# BERDASARKAN INFORMASI
(a) Menurut teks halaman, seberapa sering ibu dulu menginap di rumah penulis?
(b) Salin persis bagian teks halaman yang dimulai pada kata-kata "Ibu juga sangat" dan berhenti setelah kata-kata "dalam menjalani sidang.".

# TEKS HALAMAN
==*==

Dulu ibu selalu menyempatkan menginap di rumah saya setiap minggu, namun dengan berjalannya waktu, ibu semakin tidak sanggup untuk pergi menginap, sehingga saya sempat merasakan kehilangan waktu-waktu untuk berbincang dengan beliau.  Apalagi di kala saya menghadapi masalah yang cukup berat dalam hidup saya dan ibu tidak bisa menginap, saya hanya bisa menangis.  Namun, akhirnya saya bisa menyikapinya dan menjadi kuat seperti ibu.

Ibu juga sangat kuat.  Menghadapi permasalahan-permasalahan hukum yang menimpanya, ibu akan berdiskusi dengan saya dan satu hal yang sangat saya hargai, ibu sangat mendengarkan saya, dibadingkan dengan kakak-kakak saya.  Saya tidak tahu alasannya, namun sepertinya di mata ibu, saya lah pengganti ayah.  Ibu juga punya kemauan keras.  Ketika saya menjadi tameng dalam permasalahan hukumnya, ibu selalu menghadiri setiap sidang saya.  Namun, di tengah permasalahan hukum saya sendiri, ibu saya larang untuk hadir di persidangan, karena selain ibu sudah semakin tua, untuk masalah saya ini, saya tidak ingin ada orang yang tahu bahwa saya adalah anak ibu.  Saya tidak mau menjadi beban ibu.  Namun, setiap pagi ibu akan kirim doa agar saya diberi kekuatan dalam menjalani sidang.

==*==

# DATA TERSEDIA
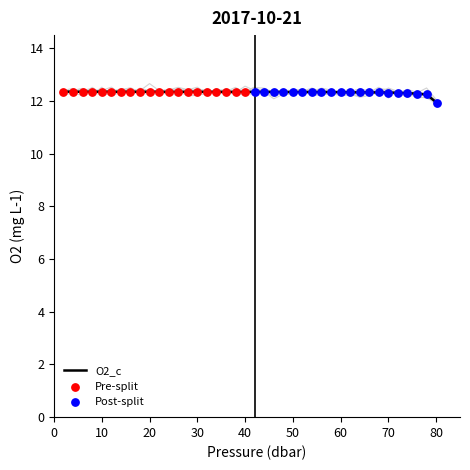

What is the highest value of the O2_c series?

12.4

==*==

# KUMPULAN JAWABAN
(a) Setiap minggu.

(b)
Ibu juga sangat kuat.  Menghadapi permasalahan-permasalahan hukum yang menimpanya, ibu akan berdiskusi dengan saya dan satu hal yang sangat saya hargai, ibu sangat mendengarkan saya, dibadingkan dengan kakak-kakak saya.  Saya tidak tahu alasannya, namun sepertinya di mata ibu, saya lah pengganti ayah.  Ibu juga punya kemauan keras.  Ketika saya menjadi tameng dalam permasalahan hukumnya, ibu selalu menghadiri setiap sidang saya.  Namun, di tengah permasalahan hukum saya sendiri, ibu saya larang untuk hadir di persidangan, karena selain ibu sudah semakin tua, untuk masalah saya ini, saya tidak ingin ada orang yang tahu bahwa saya adalah anak ibu.  Saya tidak mau menjadi beban ibu.  Namun, setiap pagi ibu akan kirim doa agar saya diberi kekuatan dalam menjalani sidang.